Vital signs were monitored at admission and until patients were discharged from the ICU using
ECG, pulse oximetry, continuous invasive arterial blood pressure monitoring through radial
artery, and an indwelling catheter for urine output assessment.
Assessment of fetal well-being was done before starting of the study in the form of
cardiotocography (CTG), modified biophysical profile, doppler US on umbilical artery, and
growth scan. In addition, continuous fetal heart rate monitoring was done by CTG during the
study time.
Severe persistent hypertension was considered when SBP was greater than 160 mmHg or DBP was
greater than 110 mmHg after the administration of maximum dose of allocated drug treatment;
20 ml/hr. Hence, patient was shifted to sodium nitroprusside infusion after 2 hours of
starting treatment with assigned drugs.
After stabilization of the patient and once the target BP was achieved, induction of labor
was started using 3 mg prostaglandin E2 (PGE2) vaginal tablet. It was to be repeated after 6
hours if needed. In case oxytocin was to be used, it was administered at least 6 hours apart
from PGE2 last dose.
If the patient was not eligible for induction of labor as in case of previous cesarean
delivery (CS), transverse lie of the fetus and other standard obstetrical indications, CS was
done at once. CS was also performed in case of failed induction of labor (no uterine
contractions nor cervical changes after 6mg of PGE2), fetal compromise, arrest of progress of
labor, arrest of cervical dilatation, arrest of fetal descent, and in case of moderate or
severe accidental hemorrhage.
The following data were recorded and included demographic characteristics, the time taken to
control blood pressure (time from starting infusion till reaching study end point), and
number of sudden attacks of hypotension (BP values below the desired level). In addition,
side effects of drugs such as tachycardia (HR>100 bpm), bradycardia HR<60 bpm) headache,
nausea/vomiting, hypotension, flushing, dizziness were recorded.

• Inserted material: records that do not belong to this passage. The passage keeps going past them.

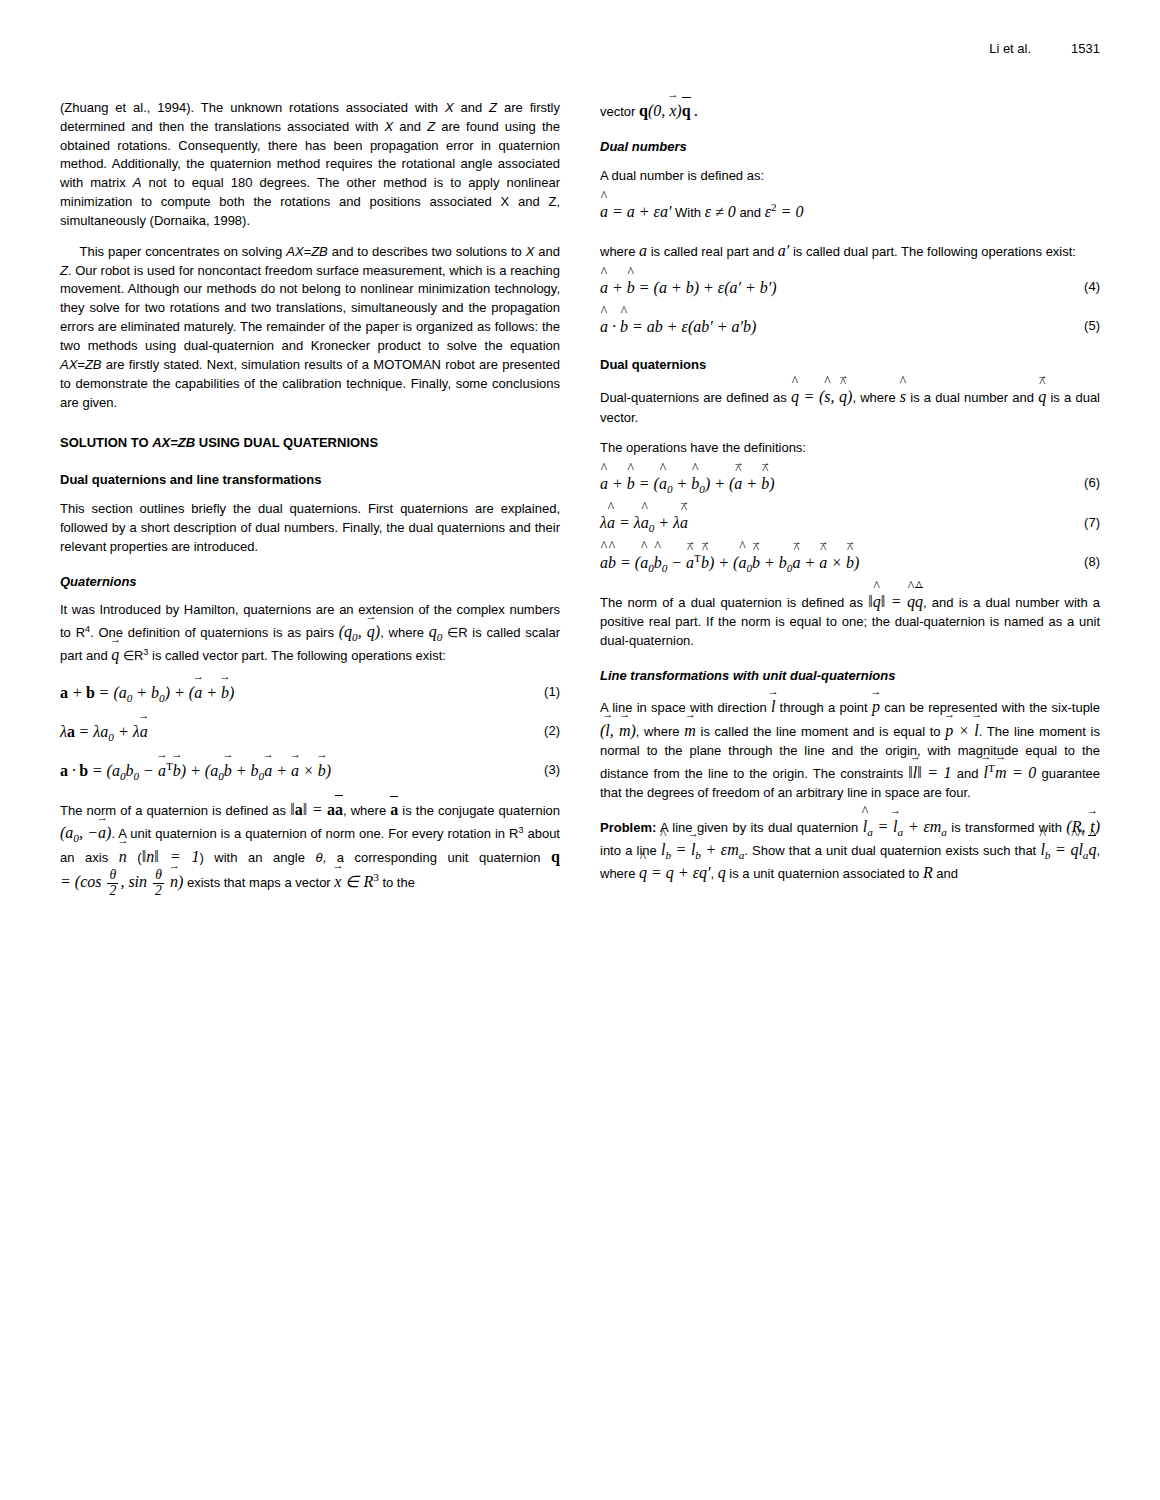Li et al. 1531
(Zhuang et al., 1994). The unknown rotations associated with X and Z are firstly determined and then the translations associated with X and Z are found using the obtained rotations. Consequently, there has been propagation error in quaternion method. Additionally, the quaternion method requires the rotational angle associated with matrix A not to equal 180 degrees. The other method is to apply nonlinear minimization to compute both the rotations and positions associated X and Z, simultaneously (Dornaika, 1998).
This paper concentrates on solving AX=ZB and to describes two solutions to X and Z. Our robot is used for noncontact freedom surface measurement, which is a reaching movement. Although our methods do not belong to nonlinear minimization technology, they solve for two rotations and two translations, simultaneously and the propagation errors are eliminated maturely. The remainder of the paper is organized as follows: the two methods using dual-quaternion and Kronecker product to solve the equation AX=ZB are firstly stated. Next, simulation results of a MOTOMAN robot are presented to demonstrate the capabilities of the calibration technique. Finally, some conclusions are given.
Solution to AX=ZB using dual quaternions
Dual quaternions and line transformations
This section outlines briefly the dual quaternions. First quaternions are explained, followed by a short description of dual numbers. Finally, the dual quaternions and their relevant properties are introduced.
Quaternions
It was Introduced by Hamilton, quaternions are an extension of the complex numbers to R4. One definition of quaternions is as pairs (q0, q), where q0 ∈R is called scalar part and q ∈R3 is called vector part. The following operations exist:
a + b = (a0 + b0) + (a + b)
(1)
λa = λa0 + λa
(2)
a · b = (a0b0 − aTb) + (a0b + b0a + a × b)
(3)
The norm of a quaternion is defined as ‖a‖ = aa, where a is the conjugate quaternion (a0, −a). A unit quaternion is a quaternion of norm one. For every rotation in R3 about an axis n (‖n‖ = 1) with an angle θ, a corresponding unit quaternion q = (cos θ 2, sin θ 2 n) exists that maps a vector x ∈ R3 to the
vector q(0, x) q .
Dual numbers
A dual number is defined as:
a = a + εa′ With ε ≠ 0 and ε2 = 0
where a is called real part and a′ is called dual part. The following operations exist:
a + b = (a + b) + ε(a′ + b′)
(4)
a · b = ab + ε(ab′ + a′b)
(5)
Dual quaternions
Dual-quaternions are defined as q = (s, q), where s is a dual number and q is a dual vector.
The operations have the definitions:
a + b = (a0 + b0) + (a + b)
(6)
λa = λa0 + λa
(7)
ab = (a0b0 − aTb) + (a0b + b0a + a × b)
(8)
The norm of a dual quaternion is defined as ‖q‖ = qq, and is a dual number with a positive real part. If the norm is equal to one; the dual-quaternion is named as a unit dual-quaternion.
Line transformations with unit dual-quaternions
A line in space with direction l through a point p can be represented with the six-tuple (l, m), where m is called the line moment and is equal to p × l. The line moment is normal to the plane through the line and the origin, with magnitude equal to the distance from the line to the origin. The constraints ‖l‖ = 1 and lTm = 0 guarantee that the degrees of freedom of an arbitrary line in space are four.
Problem: A line given by its dual quaternion la = la + εma is transformed with (R, t) into a line lb = lb + εma. Show that a unit dual quaternion exists such that lb = qlaq, where q = q + εq′, q is a unit quaternion associated to R and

The mode of delivery either
vaginal or caesarean section was also recorded. Fetal outcome regarding stillbirths (death in
utero at or after 20 weeks' gestation) and suspected fetal compromise by abnormal CTG
(continuous or progressive fetal bradycardia <100 bpm, reduced fetal heart rate variability
(<5 bpm) that last more than 90 minutes, atypical variable decelerations with over 50% of
contractions, late decelerations for >30 minutes, single prolonged decelerations for more
than 3 minutes, or sinusoidal pattern more than 10 minutes). 1 min Apgar score less than 7-
and 5-minutes Apgar score less than 7 were also recorded.